Records for this exercise:
[Start of Attachment]

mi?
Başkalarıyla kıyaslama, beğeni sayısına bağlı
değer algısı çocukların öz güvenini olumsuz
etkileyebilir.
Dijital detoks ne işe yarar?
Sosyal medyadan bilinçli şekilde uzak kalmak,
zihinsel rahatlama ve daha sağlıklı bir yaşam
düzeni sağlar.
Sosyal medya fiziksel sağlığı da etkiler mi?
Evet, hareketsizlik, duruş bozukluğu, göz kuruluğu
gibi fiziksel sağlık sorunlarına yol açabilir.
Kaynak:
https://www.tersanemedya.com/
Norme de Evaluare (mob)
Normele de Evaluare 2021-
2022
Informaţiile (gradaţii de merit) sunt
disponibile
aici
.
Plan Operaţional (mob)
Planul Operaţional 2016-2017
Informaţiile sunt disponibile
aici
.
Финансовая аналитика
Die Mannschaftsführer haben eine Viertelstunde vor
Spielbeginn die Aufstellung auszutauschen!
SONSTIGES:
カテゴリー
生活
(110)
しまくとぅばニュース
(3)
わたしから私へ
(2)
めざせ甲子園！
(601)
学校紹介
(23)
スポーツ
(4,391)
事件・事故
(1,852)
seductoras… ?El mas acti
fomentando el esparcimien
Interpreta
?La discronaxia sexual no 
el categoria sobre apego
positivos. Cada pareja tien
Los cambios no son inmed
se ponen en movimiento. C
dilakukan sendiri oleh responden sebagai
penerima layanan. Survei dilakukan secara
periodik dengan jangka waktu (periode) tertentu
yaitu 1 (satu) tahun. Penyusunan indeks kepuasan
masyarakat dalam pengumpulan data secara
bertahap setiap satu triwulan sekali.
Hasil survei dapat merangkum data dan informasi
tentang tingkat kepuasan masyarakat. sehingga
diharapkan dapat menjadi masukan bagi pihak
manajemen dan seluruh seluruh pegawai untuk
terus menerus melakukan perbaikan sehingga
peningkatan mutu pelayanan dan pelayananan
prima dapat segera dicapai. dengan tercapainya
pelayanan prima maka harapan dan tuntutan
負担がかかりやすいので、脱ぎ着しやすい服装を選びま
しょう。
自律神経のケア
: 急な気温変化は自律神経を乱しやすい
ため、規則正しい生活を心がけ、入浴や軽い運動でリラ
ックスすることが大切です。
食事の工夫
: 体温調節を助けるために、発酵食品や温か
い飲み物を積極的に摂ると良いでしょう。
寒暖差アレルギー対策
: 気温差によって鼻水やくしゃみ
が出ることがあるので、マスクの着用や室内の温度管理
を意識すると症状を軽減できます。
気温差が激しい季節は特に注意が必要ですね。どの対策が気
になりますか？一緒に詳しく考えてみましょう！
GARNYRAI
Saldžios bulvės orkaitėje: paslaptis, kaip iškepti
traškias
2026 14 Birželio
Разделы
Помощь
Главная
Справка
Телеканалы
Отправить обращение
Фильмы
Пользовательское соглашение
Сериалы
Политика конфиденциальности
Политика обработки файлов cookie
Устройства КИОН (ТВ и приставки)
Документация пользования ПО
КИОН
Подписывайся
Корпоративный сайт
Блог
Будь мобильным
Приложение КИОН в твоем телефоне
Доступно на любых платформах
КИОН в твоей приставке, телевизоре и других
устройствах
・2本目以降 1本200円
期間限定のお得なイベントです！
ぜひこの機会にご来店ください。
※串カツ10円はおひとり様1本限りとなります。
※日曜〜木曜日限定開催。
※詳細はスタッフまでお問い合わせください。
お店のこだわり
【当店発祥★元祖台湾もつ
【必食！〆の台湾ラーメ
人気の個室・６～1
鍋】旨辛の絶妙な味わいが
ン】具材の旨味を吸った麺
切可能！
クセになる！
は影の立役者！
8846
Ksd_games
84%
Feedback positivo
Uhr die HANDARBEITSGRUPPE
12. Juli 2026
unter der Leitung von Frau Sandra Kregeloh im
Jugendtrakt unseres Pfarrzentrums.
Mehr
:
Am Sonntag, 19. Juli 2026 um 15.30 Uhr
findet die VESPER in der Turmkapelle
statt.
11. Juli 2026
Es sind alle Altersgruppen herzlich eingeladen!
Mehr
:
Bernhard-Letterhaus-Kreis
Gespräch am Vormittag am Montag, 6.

[End of Attachment]

Directive:
Quote the items word for word, from the start through the line containing "Приложение КИОН в твоем телефоне", including that line.

Exercise answer:
mi?
Başkalarıyla kıyaslama, beğeni sayısına bağlı
değer algısı çocukların öz güvenini olumsuz
etkileyebilir.
Dijital detoks ne işe yarar?
Sosyal medyadan bilinçli şekilde uzak kalmak,
zihinsel rahatlama ve daha sağlıklı bir yaşam
düzeni sağlar.
Sosyal medya fiziksel sağlığı da etkiler mi?
Evet, hareketsizlik, duruş bozukluğu, göz kuruluğu
gibi fiziksel sağlık sorunlarına yol açabilir.
Kaynak:
https://www.tersanemedya.com/
Norme de Evaluare (mob)
Normele de Evaluare 2021-
2022
Informaţiile (gradaţii de merit) sunt
disponibile
aici
.
Plan Operaţional (mob)
Planul Operaţional 2016-2017
Informaţiile sunt disponibile
aici
.
Финансовая аналитика
Die Mannschaftsführer haben eine Viertelstunde vor
Spielbeginn die Aufstellung auszutauschen!
SONSTIGES:
カテゴリー
生活
(110)
しまくとぅばニュース
(3)
わたしから私へ
(2)
めざせ甲子園！
(601)
学校紹介
(23)
スポーツ
(4,391)
事件・事故
(1,852)
seductoras… ?El mas acti
fomentando el esparcimien
Interpreta
?La discronaxia sexual no 
el categoria sobre apego
positivos. Cada pareja tien
Los cambios no son inmed
se ponen en movimiento. C
dilakukan sendiri oleh responden sebagai
penerima layanan. Survei dilakukan secara
periodik dengan jangka waktu (periode) tertentu
yaitu 1 (satu) tahun. Penyusunan indeks kepuasan
masyarakat dalam pengumpulan data secara
bertahap setiap satu triwulan sekali.
Hasil survei dapat merangkum data dan informasi
tentang tingkat kepuasan masyarakat. sehingga
diharapkan dapat menjadi masukan bagi pihak
manajemen dan seluruh seluruh pegawai untuk
terus menerus melakukan perbaikan sehingga
peningkatan mutu pelayanan dan pelayananan
prima dapat segera dicapai. dengan tercapainya
pelayanan prima maka harapan dan tuntutan
負担がかかりやすいので、脱ぎ着しやすい服装を選びま
しょう。
自律神経のケア
: 急な気温変化は自律神経を乱しやすい
ため、規則正しい生活を心がけ、入浴や軽い運動でリラ
ックスすることが大切です。
食事の工夫
: 体温調節を助けるために、発酵食品や温か
い飲み物を積極的に摂ると良いでしょう。
寒暖差アレルギー対策
: 気温差によって鼻水やくしゃみ
が出ることがあるので、マスクの着用や室内の温度管理
を意識すると症状を軽減できます。
気温差が激しい季節は特に注意が必要ですね。どの対策が気
になりますか？一緒に詳しく考えてみましょう！
GARNYRAI
Saldžios bulvės orkaitėje: paslaptis, kaip iškepti
traškias
2026 14 Birželio
Разделы
Помощь
Главная
Справка
Телеканалы
Отправить обращение
Фильмы
Пользовательское соглашение
Сериалы
Политика конфиденциальности
Политика обработки файлов cookie
Устройства КИОН (ТВ и приставки)
Документация пользования ПО
КИОН
Подписывайся
Корпоративный сайт
Блог
Будь мобильным
Приложение КИОН в твоем телефоне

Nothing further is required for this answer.